The
Search for Narrative
by Laura Felleman
Fattal
The most cursory cultural
investigator cannot help but notice that the visual arts have become a
significant source and impetus for the narrative of contemporary books,
theater, and dance. In recent memory, the following the atrical and dance
performances "Contact" by Susan Stroman and John Weidman, "Art" by Yasmina
Reza, "Sunday in the Park with George" by Stephen Sondheim, book by James
Lapine, "Les Miserables" by Claude-Michel Schfonberg/music and others,
"Picasso at the Lapin Agile" by Steve Martin, and "The Sleep of Reason,"
by Antonio Buero-Vallego have taken the not-so-dead-life (natura morta)
or still life of painting into the vital arena of the performing arts.

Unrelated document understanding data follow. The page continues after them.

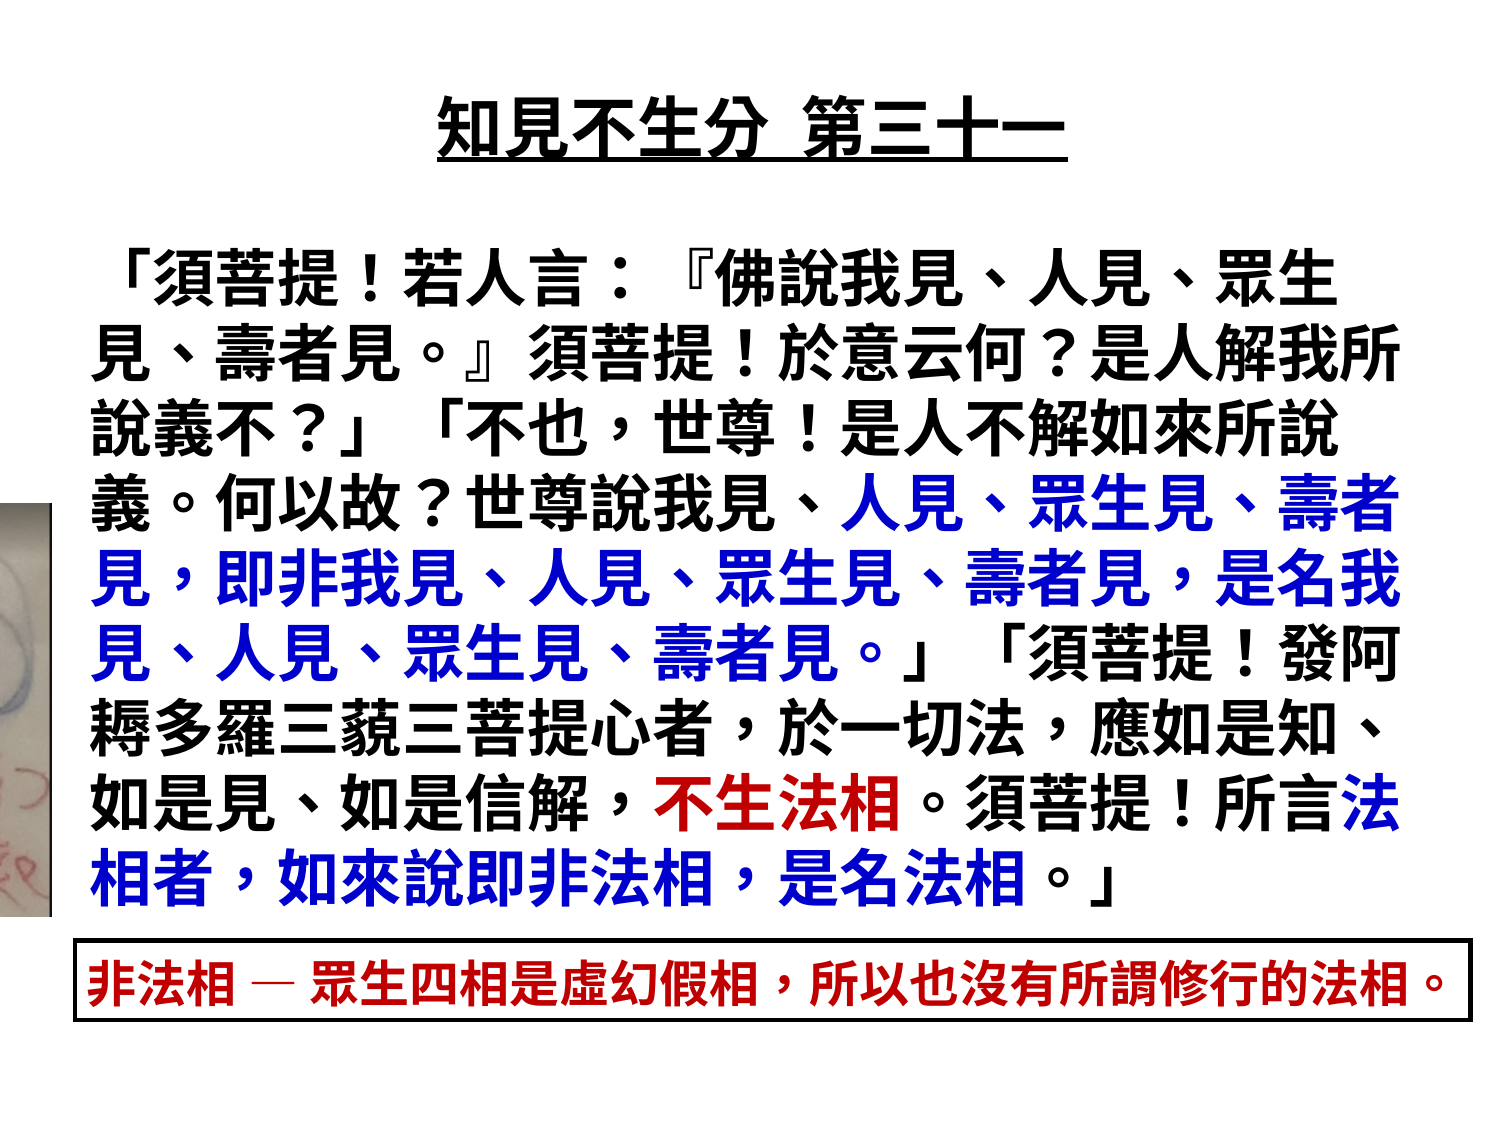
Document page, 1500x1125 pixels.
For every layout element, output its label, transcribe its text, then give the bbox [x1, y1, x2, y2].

text_box 知見不生分 第三十一 [422, 78, 1084, 173]
text_box 「須菩提！若人言：『佛說我見、人見、眾生見、壽者見。』須菩提！於意云何？是人解我所說義不？」「不也，世尊！是人不解如來所說義。何以故？世尊說我見、人見、眾生見、壽者見，即非我見、人見、眾生見、壽者見，是名我見、人見、眾生見、壽者見。」「須菩提！發阿耨多羅三藐三菩提心者，於一切法，應如是知、如是見、如是信解，不生法相。須菩提！所言法相者，如來說即非法相，是名法相。」 [75, 231, 1458, 921]
text_box 非法相 — 眾生四相是虛幻假相，所以也沒有所謂修行的法相。 [75, 940, 1471, 1020]
picture [0, 503, 53, 918]
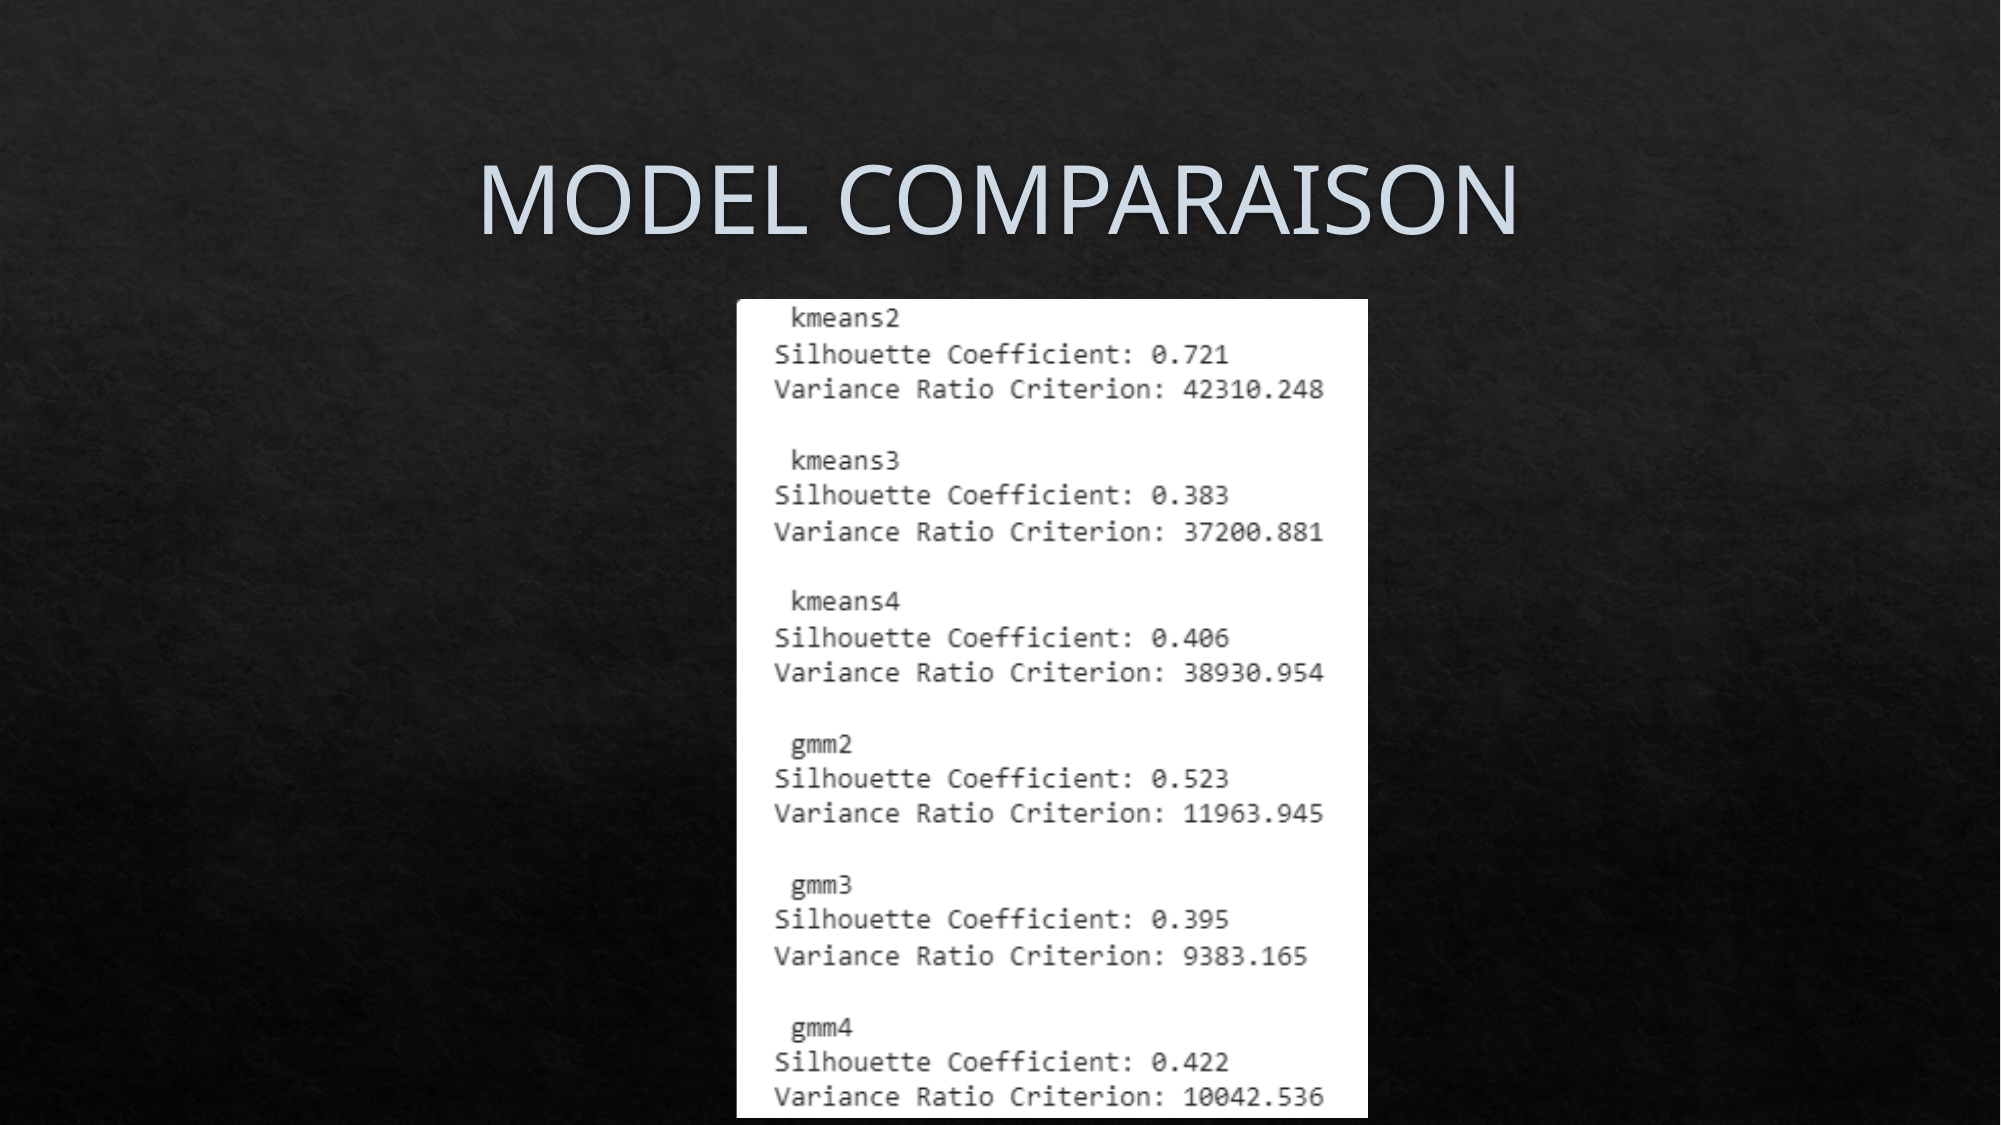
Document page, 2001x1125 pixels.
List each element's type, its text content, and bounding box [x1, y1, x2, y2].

title MODEL COMPARAISON [149, 99, 1849, 307]
picture [736, 298, 1368, 1119]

The quest to seek intra-discipline aesthetics among dance, music, theater,
and the visual arts is not the charge, but instead a turn to establish
a narrative that has brought about this invasion of interactivity between
the arts. Clearly defined boundaries between the arts have been fading
since Fluxus, Happenings, and Performance Art for over half a century.
In the early part of the twentieth century, Marcel Duchamp's chess games
and use of the fourth dimension of time in his numerous produced and pondered
pieces all speak to the interrelatedness of the arts.